Night

Night, mother goddess of both Space and Day,
And birthed from Chaos, first that e’er held sway.
You hound the dusk and banish Day below,
Until the Dawn returns with rosy glow.
Your reign is greatest in the winter time;
You conquer and your triumph is sublime.
The scorching heat of summer you relieve;
In your embrace the weary find reprieve.
Your children, Sleep and Death, are comfort to
The soul whose work, whose day, whose life is through.
The horses of your chariot are black,
And darkness is your shield from all attack.
In you the truth is hidden from the sight,
And none can wrest it from you by their might.
Though many fear, in you no fright is found
But quiet, peace, and wisdom all abound.

For Chaos

Unseen, unheard, unknown, not understood;
No depths determined, dreamed, no daring could
So plumb the pale to pierce the place where first
The things we think we know were then dispersed,
The primeval void, the very undivined:
Cold Chaos cannot even be defined.
Did such birth space and all that we suppose?
How it happened no one in heaven knows.

The Theogony

In the beginning, Chaos reigned supreme;
No light, no voice, no thing did move or dream.
But then the Earth appeared, that steadfast place,
And all the gods did stand upon its face.
Tartarus too was there, in shroud of mist,
To hold in chains the wicked in his fist.
And then came Love; of all he was the worst:
For his sake many suffered and were cursed.
He tamed their spirits, and he made them weak.
Never did they rise or against him speak,
For he was beautiful and thus held sway,
And all who knew him thought him just and gay.

And Chaos birthed him Erebos and Night,
And Night gave birth to Space and Day the bright.
These two in love to Erebos she bore,
And after these she ceased and bore no more.
Earth bore Heaven who was Ouranos named,
In whom the stars that shine were set and framed.
And this she made that all the gods might be
Secure in rest for all eternity.
The hills and mountain clefts she fashioned for,
The nymphs, the goddesses of ancient lore.
The barren sea with breaking waves, its birth
Was such as came without sweet love or mirth.

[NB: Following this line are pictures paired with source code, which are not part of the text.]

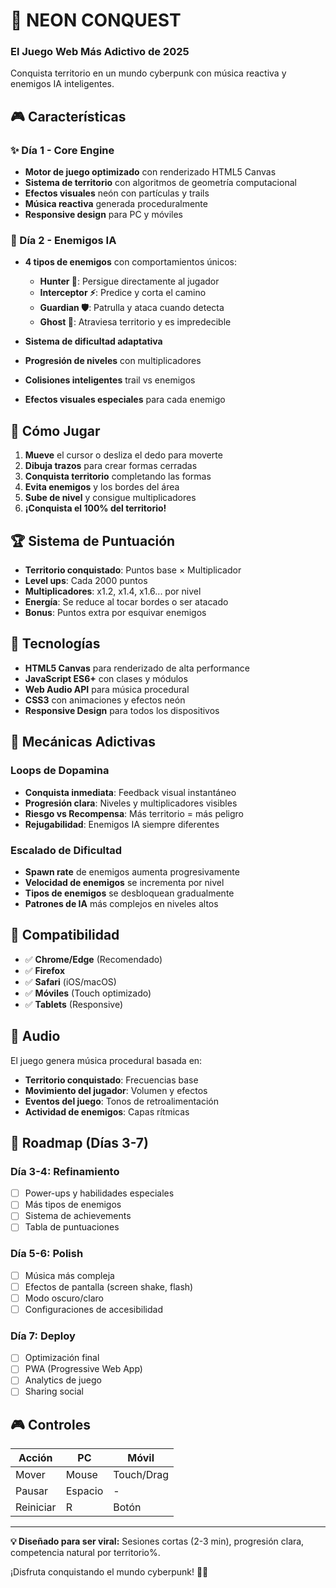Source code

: # 🌈 NEON CONQUEST
### El Juego Web Más Adictivo de 2025

Conquista territorio en un mundo cyberpunk con música reactiva y enemigos IA inteligentes.

## 🎮 Características

### ✨ Día 1 - Core Engine
- **Motor de juego optimizado** con renderizado HTML5 Canvas
- **Sistema de territorio** con algoritmos de geometría computacional
- **Efectos visuales** neón con partículas y trails
- **Música reactiva** generada proceduralmente
- **Responsive design** para PC y móviles

### 🤖 Día 2 - Enemigos IA
- **4 tipos de enemigos** con comportamientos únicos:
  - **Hunter 🎯**: Persigue directamente al jugador
  - **Interceptor ⚡**: Predice y corta el camino
  - **Guardian 🛡️**: Patrulla y ataca cuando detecta
  - **Ghost 👻**: Atraviesa territorio y es impredecible

- **Sistema de dificultad adaptativa**
- **Progresión de niveles** con multiplicadores
- **Colisiones inteligentes** trail vs enemigos
- **Efectos visuales especiales** para cada enemigo

## 🎯 Cómo Jugar

1. **Mueve** el cursor o desliza el dedo para moverte
2. **Dibuja trazos** para crear formas cerradas
3. **Conquista territorio** completando las formas
4. **Evita enemigos** y los bordes del área
5. **Sube de nivel** y consigue multiplicadores
6. **¡Conquista el 100% del territorio!**

## 🏆 Sistema de Puntuación

- **Territorio conquistado**: Puntos base × Multiplicador
- **Level ups**: Cada 2000 puntos
- **Multiplicadores**: x1.2, x1.4, x1.6... por nivel
- **Energía**: Se reduce al tocar bordes o ser atacado
- **Bonus**: Puntos extra por esquivar enemigos

## 🎨 Tecnologías

- **HTML5 Canvas** para renderizado de alta performance
- **JavaScript ES6+** con clases y módulos
- **Web Audio API** para música procedural
- **CSS3** con animaciones y efectos neón
- **Responsive Design** para todos los dispositivos

## 🚀 Mecánicas Adictivas

### Loops de Dopamina
- **Conquista inmediata**: Feedback visual instantáneo
- **Progresión clara**: Niveles y multiplicadores visibles
- **Riesgo vs Recompensa**: Más territorio = más peligro
- **Rejugabilidad**: Enemigos IA siempre diferentes

### Escalado de Dificultad
- **Spawn rate** de enemigos aumenta progresivamente
- **Velocidad de enemigos** se incrementa por nivel
- **Tipos de enemigos** se desbloquean gradualmente
- **Patrones de IA** más complejos en niveles altos

## 📱 Compatibilidad

- ✅ **Chrome/Edge** (Recomendado)
- ✅ **Firefox** 
- ✅ **Safari** (iOS/macOS)
- ✅ **Móviles** (Touch optimizado)
- ✅ **Tablets** (Responsive)

## 🎵 Audio

El juego genera música procedural basada en:
- **Territorio conquistado**: Frecuencias base
- **Movimiento del jugador**: Volumen y efectos
- **Eventos del juego**: Tonos de retroalimentación
- **Actividad de enemigos**: Capas rítmicas

## 🌟 Roadmap (Días 3-7)

### Día 3-4: Refinamiento
- [ ] Power-ups y habilidades especiales
- [ ] Más tipos de enemigos
- [ ] Sistema de achievements
- [ ] Tabla de puntuaciones

### Día 5-6: Polish
- [ ] Música más compleja
- [ ] Efectos de pantalla (screen shake, flash)
- [ ] Modo oscuro/claro
- [ ] Configuraciones de accesibilidad

### Día 7: Deploy
- [ ] Optimización final
- [ ] PWA (Progressive Web App)
- [ ] Analytics de juego
- [ ] Sharing social

## 🎮 Controles

| Acción | PC | Móvil |
|--------|----|----|
| Mover | Mouse | Touch/Drag |
| Pausar | Espacio | - |
| Reiniciar | R | Botón |

---

**💡 Diseñado para ser viral:** Sesiones cortas (2-3 min), progresión clara, competencia natural por territorio%.

¡Disfruta conquistando el mundo cyberpunk! 🌈✨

With Heaven then, Ouranos, lay the Earth,
And by him brought twelve children to the birth.
The deep and swirling Oceanus, first
Of Heaven’s sons from Gaia’s womb did burst.
Then Koios, Kreius, and Iapetos who bore
Prometheus whose schemes provoked Zeus sore;
Hyperion, the father of the Sun,
Was born the next, but still Earth was not done.
Theia, Rhea, Themis, and Mnemosyne;
Then Tethys, lovely in form and design;
Then Phoebe, Titan was golden crowned;
And Kronos who was in Tartarus bound.

Again the Earth did bare the Cyclopes,
Arges the proud, Brontes, and Steropes;
And they were those who found and gave to Zeus
The lightning bolt and thunder that he loosed.
The brow of these had but a single eye,
Great virtue showed they in all that they did try.
Last of all they bore, Gaia and Ouranos,
The Hundred-hands, the first of which was Kottos,
And Gyes and Briareus, the three
Had each so many eyes with which to see,
For they had fifty heads, and with their arms,
The beat till battered all their foes in swarms.